Betty Hill-Swander will tell you that as a single mother back in the 1970s, she wasn't trying to change the world, or even her little portion of Iowa. She was just trying to provide for her daughter, and her best idea was to buy up property in Valley Junction, then a downtrodden slice of West Des Moines.

But Hill-Swander is, perhaps, the unwitting matriarch of Valley Junction and more responsible than anyone for its turnaround, which Monday made it a  winner with four other communities.

She owns 13 properties in what is now a quaint, turn-of-the-century, charm-oozing shopping district, a compact, eclectic mix of 120 locally and independently owned art, boutique and specialty businesses. That’s down from 18 buildings she once owned – her idea of slowing down at 85 years old.

At one point, she recalls, folks teased they should rename Valley Junction “Hill-ville.”

“It’s to me a very cozy little town in a big city, just a charming little place where people can come down and walk from one shop to the next and just have a wonderful afternoon shopping and stopping into a restaurant to have a bite to eat,” Hill-Swander says.

Her heart swells at her beloved Valley Junction’s national compliment.

“I fell in love with it,” she says, “and that’s why I started buying property.”

Jim Miller says the title of matriarch is deserved.

“Betty’s cool, one of a kind – all business, but all heart, too,” he says. “I truly do not believe we would be the retail specialty district that we are if not for Betty stepping in 40 years ago.”

Director Clyde Evans says Hill-Swander has been a benevolent landlord whose low rents in side-street buildings gave Valley Junction’s hallmark small businesses breathing room to establish before “graduating” to premier Fifth Street storefronts,

“One of the things Valley Junction has been pretty lucky with is to have good property owners there, and Betty is one of the larger ones,’ Evans says.  “It’s been a good place to start businesses.”

Bawdiness Gives Way to Charm

Hill-Swander says Valley Junction “was a pretty run down little district” in 1970 when she bought after her dance supply business outgrew a studio in a neighboring suburb.

A meat locker slaughtered farm animals in the heart of Valley Junction, a lumber yard’s open bins attracted vermin, and an overall unkempt appearance veiled architectural gems.
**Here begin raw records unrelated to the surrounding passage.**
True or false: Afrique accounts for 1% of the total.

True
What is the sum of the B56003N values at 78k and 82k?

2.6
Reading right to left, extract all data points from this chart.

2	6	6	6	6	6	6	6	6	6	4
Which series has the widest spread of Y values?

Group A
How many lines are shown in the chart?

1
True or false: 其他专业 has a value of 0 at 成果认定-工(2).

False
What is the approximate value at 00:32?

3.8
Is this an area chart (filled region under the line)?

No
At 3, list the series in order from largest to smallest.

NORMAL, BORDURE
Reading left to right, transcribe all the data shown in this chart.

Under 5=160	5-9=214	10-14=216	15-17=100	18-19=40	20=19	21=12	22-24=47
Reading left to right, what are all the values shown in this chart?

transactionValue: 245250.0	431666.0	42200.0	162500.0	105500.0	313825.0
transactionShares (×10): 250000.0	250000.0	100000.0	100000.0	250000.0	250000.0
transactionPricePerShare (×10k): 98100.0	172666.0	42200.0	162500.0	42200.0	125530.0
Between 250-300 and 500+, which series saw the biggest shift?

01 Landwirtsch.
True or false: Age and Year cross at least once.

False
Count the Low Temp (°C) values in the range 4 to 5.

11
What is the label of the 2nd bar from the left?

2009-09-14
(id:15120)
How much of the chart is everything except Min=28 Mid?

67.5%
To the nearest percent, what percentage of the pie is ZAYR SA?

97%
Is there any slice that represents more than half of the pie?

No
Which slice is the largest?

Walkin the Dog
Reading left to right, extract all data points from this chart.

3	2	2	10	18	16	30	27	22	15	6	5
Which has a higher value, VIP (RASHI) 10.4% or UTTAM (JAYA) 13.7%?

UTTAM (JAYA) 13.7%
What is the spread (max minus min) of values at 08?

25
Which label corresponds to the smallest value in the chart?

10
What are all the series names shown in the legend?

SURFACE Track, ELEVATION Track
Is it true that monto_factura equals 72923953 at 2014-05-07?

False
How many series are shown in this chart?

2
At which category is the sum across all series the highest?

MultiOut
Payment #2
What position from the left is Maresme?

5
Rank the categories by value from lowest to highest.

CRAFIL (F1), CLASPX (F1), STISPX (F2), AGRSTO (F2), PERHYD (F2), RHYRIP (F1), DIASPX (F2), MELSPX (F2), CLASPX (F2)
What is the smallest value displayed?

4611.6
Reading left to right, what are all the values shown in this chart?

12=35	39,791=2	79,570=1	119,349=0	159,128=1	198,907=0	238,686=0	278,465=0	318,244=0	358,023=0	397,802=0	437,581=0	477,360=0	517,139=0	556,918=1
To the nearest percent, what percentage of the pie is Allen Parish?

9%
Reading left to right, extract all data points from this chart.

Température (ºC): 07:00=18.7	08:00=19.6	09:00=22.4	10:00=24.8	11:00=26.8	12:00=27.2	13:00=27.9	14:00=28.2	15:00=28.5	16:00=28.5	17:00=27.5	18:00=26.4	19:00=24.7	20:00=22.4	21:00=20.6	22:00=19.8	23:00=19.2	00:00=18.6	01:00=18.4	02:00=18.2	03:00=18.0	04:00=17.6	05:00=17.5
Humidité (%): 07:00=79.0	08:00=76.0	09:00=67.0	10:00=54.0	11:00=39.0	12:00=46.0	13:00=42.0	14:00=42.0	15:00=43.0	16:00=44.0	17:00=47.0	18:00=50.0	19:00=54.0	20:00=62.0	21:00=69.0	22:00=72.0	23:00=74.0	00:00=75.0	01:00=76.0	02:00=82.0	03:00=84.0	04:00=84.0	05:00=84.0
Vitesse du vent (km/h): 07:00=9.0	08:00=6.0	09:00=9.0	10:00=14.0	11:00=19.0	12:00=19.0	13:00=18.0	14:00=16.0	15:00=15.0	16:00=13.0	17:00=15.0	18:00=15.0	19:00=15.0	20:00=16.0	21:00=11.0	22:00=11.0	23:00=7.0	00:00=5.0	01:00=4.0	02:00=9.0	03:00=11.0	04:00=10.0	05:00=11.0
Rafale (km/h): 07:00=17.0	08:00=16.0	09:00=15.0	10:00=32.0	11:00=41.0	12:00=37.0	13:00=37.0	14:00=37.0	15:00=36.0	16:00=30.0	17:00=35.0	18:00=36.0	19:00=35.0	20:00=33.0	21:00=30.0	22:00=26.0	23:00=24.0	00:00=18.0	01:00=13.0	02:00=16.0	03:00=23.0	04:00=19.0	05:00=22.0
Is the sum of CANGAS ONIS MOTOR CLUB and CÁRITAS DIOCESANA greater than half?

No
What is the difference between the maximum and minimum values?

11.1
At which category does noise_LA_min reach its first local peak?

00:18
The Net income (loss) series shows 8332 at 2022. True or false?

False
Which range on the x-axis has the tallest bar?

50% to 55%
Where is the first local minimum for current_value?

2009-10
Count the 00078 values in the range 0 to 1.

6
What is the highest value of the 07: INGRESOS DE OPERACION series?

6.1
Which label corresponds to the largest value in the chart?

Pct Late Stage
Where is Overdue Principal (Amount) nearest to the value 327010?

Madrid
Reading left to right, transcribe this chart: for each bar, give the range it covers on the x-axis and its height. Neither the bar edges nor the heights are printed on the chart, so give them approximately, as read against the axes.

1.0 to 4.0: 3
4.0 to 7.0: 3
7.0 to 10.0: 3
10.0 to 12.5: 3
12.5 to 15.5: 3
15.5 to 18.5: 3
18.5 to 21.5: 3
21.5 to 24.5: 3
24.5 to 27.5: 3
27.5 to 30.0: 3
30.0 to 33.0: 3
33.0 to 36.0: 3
“Run down.” That’s one way of putting it. “Bawdy” is another.

Six bars and a liquor store in the same block of Fifth Street contributed to the railroad town’s rough-and-tumble reputation, where anything could happen and often did. There were also rumors that the theater she was buying had in one iteration been a vaudeville house that rented out hotel rooms from the upstairs.

“There was probably a little extra business going on upstairs,” Hill-Swander says, winking behind wireless rose-colored glasses that swallow a third of her face.

When she bought the former theater, West Des Moines city officials wondered what business she was up to.

“At that time, theaters were closing and triple-X theaters were opening up, and I got a call from Elmer True,“ she says with mock sternness, recalling her conversation with the longtime West Des Moines mayor.

“He said, ‘Oh, Betty, I hope you are not planning on putting in an X-rated theater,’” Hill-Swander recalls. “I told him that was not my thing, that I was only interested in teaching little girls to pointe their toes.”

Her MBA Stands for “My Business Aptitude”

Hill-Swander says she began honing her business acumen as a “little dorky kid with red hair and freckles” who loved playing Monopoly more than almost any else. She didn’t go to college, laughs about her MBA – “My Business Aptitude,” she calls it – and credits her success to “a lot of determination and desire to make things happen.”

Unmarried with a daughter to raise at the time, she smiles wryly – coyly, even – and calls her path “unusual.”

She eventually married Jack Swander, who died seven years ago, and they teamed to transform the district one building at a time. The meat locker and slaughterhouse became a sewing shop. The lumber yard is gone. There’s no hint of a red-light district in Valley Junction.

And so it goes.

“At the time we were concentrating on buying all this property, most of it on contract, we were really, really spread thin,” she says. “I was thinking, ‘Oh my gosh, I think I have gone too far.’ But I kept my little nose to the grindstone and it all worked out.”